# SOURCE
-- Start --

Overall performance of the adaptive sampling method.

(a) Image recorded with our method using an average pixel-dwell time of 3 μ s (initial scan 300 ns, sparse scan 27 μ s for 10% of pixels). (b) Image recorded with a uniform pixel-dwell time of 60 μ s as ground truth. The image shows some small details that are missing in the sparse scan (examples are indicated by white arrows). (c) Image recorded with uniform sampling at the same pixel-dwell time (3 μ s per pixel). (d) Image recorded at 3 μ s per pixel and filtered using an anisotropic diffusion operator.

As can be seen by comparing Fig. 3a–c, the image recorded using the adaptive sampling technique looks smoother and contains less image noise. By comparing Fig. 3a,b, one of the drawbacks of the adaptive sampling method can be seen, namely the fact that some smaller details are missing entirely in the sparse scan. Examples are marked with white arrows in Fig. 3b. An interesting benchmark is to compare the image acquired using adaptive sampling (Fig. 3a) to the result obtained by combining uniform sampling at the same average pixel-dwell time and applying state-of-the-art a-posteriori image processing methods (Fig. 3d). As can be seen, the the anisotropic diffusion filter is effective at removing noise, but also creates a slighly blurred image that misses even more details compared to the adaptive sampling scheme.

By computing the pixel error, i.e. the per-pixel difference between the ground truth image and the images recorded with different settings, signal and deviations could be separated. We found that systematic errors can be neglected in our case and in the following, we assume that deviations consist of noise only. We thus considered three values for each pixel: the value in the ground truth image (signal only), the value in the image recorded with the respective method (signal+ noise) and the difference (noise only). This allowed us to quantify the impact of the adaptive sampling and compute the SNR according to the formula mean of signal divided by standard deviation of noise (Table 1). Additionally, we computed peak signal-to-noise-ratio (PSNR)35 and structural similarity index (SSIM)36. In the following, all error values are given as difference between pixel value in the respective scan and the same pixel value in the ground truth image. All values are expressed as percentage of the maximum pixel intensity of the reference scan for comparability. The adaptive sampling scheme with adaptation of noise level produces an average pixel error of 1.88% ±  1.65%. This is significantly lower than the uniform scan, which has a pixel error of 4.42% ±  3.46%. Another observation is that the standard deviation of the pixel error is similar to the average value, which can be expected for an error that is dominated by noise. The uniform scan filtered with the isotropic diffusion filter has a pixel error of 1.58% ±  1.81%, which is even lower than the adaptive sampling. However, one has to keep in mind that a large part of the pixel error in the case of adaptive sampling is a result of the adaptation of the noise level (see methods section). If the noise level adaptation is turned off, the pixel error for the adaptive sampling is reduced to 1.30% ±  1.35%, which is significantly better than the values measured for the images acquired with uniform sampling and isotropic diffusion filtering. When considering the maximum pixel error, the adaptive sampling scheme produces a better result than the uniform scheme with and without noise level adaptation and with and without filtering.

-- End --

# GIVEN DATA
-- Start --

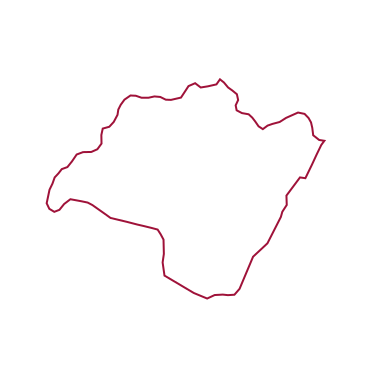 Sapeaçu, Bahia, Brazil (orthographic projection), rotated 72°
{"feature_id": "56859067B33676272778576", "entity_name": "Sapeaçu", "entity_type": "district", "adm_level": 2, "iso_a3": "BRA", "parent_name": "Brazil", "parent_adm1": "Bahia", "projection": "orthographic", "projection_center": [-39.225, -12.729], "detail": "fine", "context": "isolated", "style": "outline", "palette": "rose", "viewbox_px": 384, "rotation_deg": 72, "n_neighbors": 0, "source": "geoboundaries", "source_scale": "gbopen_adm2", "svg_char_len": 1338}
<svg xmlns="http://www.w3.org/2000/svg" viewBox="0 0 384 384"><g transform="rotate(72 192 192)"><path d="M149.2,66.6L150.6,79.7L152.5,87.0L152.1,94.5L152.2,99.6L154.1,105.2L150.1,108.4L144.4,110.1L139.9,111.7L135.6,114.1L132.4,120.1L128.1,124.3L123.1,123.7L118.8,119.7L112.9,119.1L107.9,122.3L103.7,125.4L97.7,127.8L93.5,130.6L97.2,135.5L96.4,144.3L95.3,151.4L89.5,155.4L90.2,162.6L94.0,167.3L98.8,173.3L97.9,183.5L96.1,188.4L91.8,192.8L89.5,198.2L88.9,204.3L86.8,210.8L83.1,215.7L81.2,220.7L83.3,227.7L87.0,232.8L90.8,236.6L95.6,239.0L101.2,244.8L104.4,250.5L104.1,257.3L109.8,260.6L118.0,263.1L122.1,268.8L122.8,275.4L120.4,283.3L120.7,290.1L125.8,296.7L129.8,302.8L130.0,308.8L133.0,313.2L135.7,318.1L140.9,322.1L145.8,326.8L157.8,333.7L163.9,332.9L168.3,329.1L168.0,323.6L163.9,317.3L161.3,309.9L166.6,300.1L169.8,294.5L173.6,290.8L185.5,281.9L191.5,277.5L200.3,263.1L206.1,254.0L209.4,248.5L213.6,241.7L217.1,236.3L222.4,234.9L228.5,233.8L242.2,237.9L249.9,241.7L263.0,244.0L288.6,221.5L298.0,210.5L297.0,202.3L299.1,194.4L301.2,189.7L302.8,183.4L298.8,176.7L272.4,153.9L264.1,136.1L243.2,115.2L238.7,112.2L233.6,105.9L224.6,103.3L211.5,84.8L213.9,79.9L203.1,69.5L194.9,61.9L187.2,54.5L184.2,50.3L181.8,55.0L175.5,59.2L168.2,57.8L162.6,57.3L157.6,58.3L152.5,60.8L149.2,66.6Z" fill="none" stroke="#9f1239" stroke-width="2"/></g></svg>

-- End --

# TASKS TO PERFORM
1 - Transcribe the part of the adaptive sampling passage that begins at the words "As can be seen by" and stops after "adaptive sampling scheme.".
2 - According to the adaptive sampling passage, what pixel error does adaptive sampling produce when noise level adaptation is turned off?

# RESPONSES PER TASK
1 -
As can be seen by comparing Fig. 3a–c, the image recorded using the adaptive sampling technique looks smoother and contains less image noise. By comparing Fig. 3a,b, one of the drawbacks of the adaptive sampling method can be seen, namely the fact that some smaller details are missing entirely in the sparse scan. Examples are marked with white arrows in Fig. 3b. An interesting benchmark is to compare the image acquired using adaptive sampling (Fig. 3a) to the result obtained by combining uniform sampling at the same average pixel-dwell time and applying state-of-the-art a-posteriori image processing methods (Fig. 3d). As can be seen, the the anisotropic diffusion filter is effective at removing noise, but also creates a slighly blurred image that misses even more details compared to the adaptive sampling scheme.

2 - 1.30% ± 1.35%